In the records below, could you recast the lines starting with the line that contains "kann sie bei" and going on through the line that contains "Mischgewebe, meist eine" as a numbered list, with blank lines left out and nothing else included?
+++ Given records +++
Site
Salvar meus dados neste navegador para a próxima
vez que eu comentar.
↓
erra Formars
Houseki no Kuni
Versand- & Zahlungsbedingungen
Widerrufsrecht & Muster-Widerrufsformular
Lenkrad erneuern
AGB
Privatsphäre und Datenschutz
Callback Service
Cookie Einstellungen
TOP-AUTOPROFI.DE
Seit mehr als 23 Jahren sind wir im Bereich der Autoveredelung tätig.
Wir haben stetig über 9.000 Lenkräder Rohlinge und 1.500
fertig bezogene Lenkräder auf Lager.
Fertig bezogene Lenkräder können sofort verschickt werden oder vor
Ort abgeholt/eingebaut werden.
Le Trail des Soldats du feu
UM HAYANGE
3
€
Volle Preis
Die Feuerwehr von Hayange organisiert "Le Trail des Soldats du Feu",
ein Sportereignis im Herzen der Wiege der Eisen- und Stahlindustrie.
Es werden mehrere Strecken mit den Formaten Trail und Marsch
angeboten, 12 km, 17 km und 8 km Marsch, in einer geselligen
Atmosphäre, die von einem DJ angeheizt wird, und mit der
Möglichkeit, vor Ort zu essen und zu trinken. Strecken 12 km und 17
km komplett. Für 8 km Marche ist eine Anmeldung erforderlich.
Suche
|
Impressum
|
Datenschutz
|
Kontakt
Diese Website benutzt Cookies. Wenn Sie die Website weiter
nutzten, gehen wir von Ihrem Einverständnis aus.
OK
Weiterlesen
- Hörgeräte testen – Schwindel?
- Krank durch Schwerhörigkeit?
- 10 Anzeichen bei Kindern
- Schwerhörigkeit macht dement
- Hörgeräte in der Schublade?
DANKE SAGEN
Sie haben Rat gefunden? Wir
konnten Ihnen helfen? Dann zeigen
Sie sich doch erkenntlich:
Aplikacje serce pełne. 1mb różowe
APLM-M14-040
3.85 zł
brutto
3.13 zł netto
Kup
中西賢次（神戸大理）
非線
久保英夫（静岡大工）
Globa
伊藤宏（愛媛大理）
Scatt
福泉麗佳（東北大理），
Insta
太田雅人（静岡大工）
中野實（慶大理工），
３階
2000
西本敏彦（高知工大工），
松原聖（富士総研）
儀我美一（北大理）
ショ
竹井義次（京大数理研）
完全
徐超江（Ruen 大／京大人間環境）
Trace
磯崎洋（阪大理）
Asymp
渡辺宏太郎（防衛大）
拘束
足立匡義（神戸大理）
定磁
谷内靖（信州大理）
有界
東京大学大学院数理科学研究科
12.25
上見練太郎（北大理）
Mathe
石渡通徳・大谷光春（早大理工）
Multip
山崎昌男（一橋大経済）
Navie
+++
+++ Given records +++
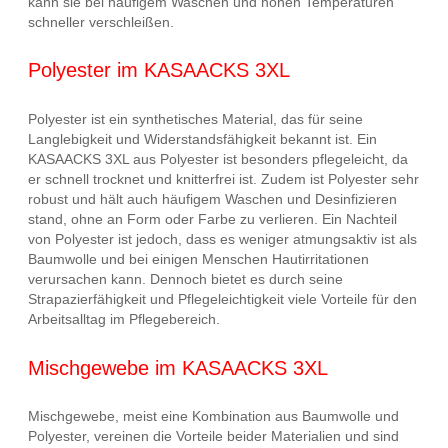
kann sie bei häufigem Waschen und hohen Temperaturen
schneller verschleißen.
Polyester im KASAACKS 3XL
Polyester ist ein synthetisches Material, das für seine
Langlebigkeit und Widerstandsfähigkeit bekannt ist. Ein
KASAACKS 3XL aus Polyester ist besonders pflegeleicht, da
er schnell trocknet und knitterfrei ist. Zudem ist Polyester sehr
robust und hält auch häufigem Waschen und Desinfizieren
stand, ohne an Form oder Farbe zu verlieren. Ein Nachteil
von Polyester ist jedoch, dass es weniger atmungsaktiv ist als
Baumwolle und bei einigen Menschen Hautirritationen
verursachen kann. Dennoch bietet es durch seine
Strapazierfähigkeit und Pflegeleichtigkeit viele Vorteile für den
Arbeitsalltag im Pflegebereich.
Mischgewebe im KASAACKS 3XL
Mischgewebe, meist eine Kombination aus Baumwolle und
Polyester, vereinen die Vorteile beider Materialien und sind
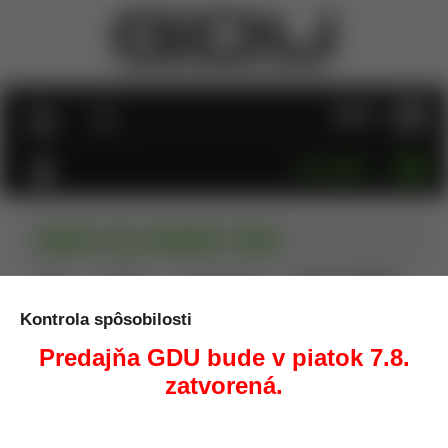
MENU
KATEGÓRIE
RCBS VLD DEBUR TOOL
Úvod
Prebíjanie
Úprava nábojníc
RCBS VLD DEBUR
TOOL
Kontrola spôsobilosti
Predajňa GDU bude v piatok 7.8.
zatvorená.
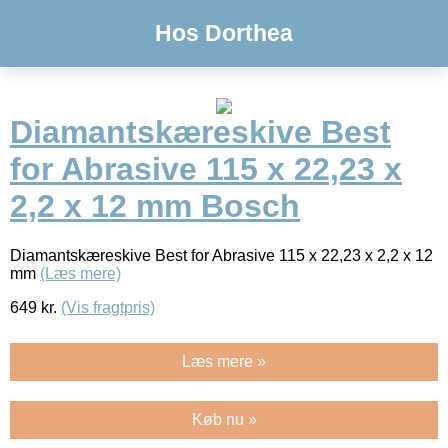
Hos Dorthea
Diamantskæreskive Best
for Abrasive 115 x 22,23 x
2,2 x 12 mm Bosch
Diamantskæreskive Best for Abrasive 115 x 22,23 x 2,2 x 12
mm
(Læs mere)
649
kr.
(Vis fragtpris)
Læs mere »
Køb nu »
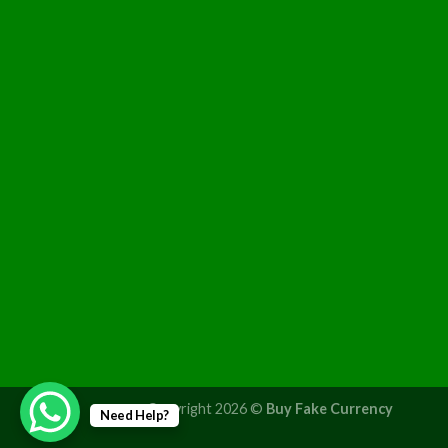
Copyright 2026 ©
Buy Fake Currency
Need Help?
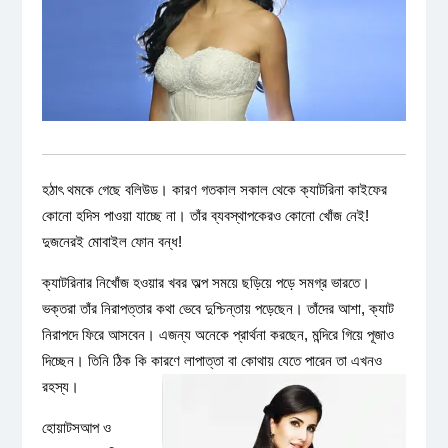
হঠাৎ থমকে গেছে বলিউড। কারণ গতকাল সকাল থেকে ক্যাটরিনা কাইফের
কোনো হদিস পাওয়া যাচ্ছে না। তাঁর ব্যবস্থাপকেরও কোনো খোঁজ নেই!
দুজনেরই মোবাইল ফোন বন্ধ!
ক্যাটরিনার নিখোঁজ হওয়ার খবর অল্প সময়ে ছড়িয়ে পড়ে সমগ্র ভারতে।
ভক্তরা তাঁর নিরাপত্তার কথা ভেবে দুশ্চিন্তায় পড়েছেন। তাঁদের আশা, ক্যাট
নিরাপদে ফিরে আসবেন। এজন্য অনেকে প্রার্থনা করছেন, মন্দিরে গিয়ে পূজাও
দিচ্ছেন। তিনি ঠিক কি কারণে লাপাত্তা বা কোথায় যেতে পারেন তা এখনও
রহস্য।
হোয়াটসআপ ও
+++
Response box:
1. kann sie bei häufigem Waschen und hohen Temperaturen
2. schneller verschleißen.
3. Polyester im KASAACKS 3XL
4. Polyester ist ein synthetisches Material, das für seine
5. Langlebigkeit und Widerstandsfähigkeit bekannt ist. Ein
6. KASAACKS 3XL aus Polyester ist besonders pflegeleicht, da
7. er schnell trocknet und knitterfrei ist. Zudem ist Polyester sehr
8. robust und hält auch häufigem Waschen und Desinfizieren
9. stand, ohne an Form oder Farbe zu verlieren. Ein Nachteil
10. von Polyester ist jedoch, dass es weniger atmungsaktiv ist als
11. Baumwolle und bei einigen Menschen Hautirritationen
12. verursachen kann. Dennoch bietet es durch seine
13. Strapazierfähigkeit und Pflegeleichtigkeit viele Vorteile für den
14. Arbeitsalltag im Pflegebereich.
15. Mischgewebe im KASAACKS 3XL
16. Mischgewebe, meist eine Kombination aus Baumwolle und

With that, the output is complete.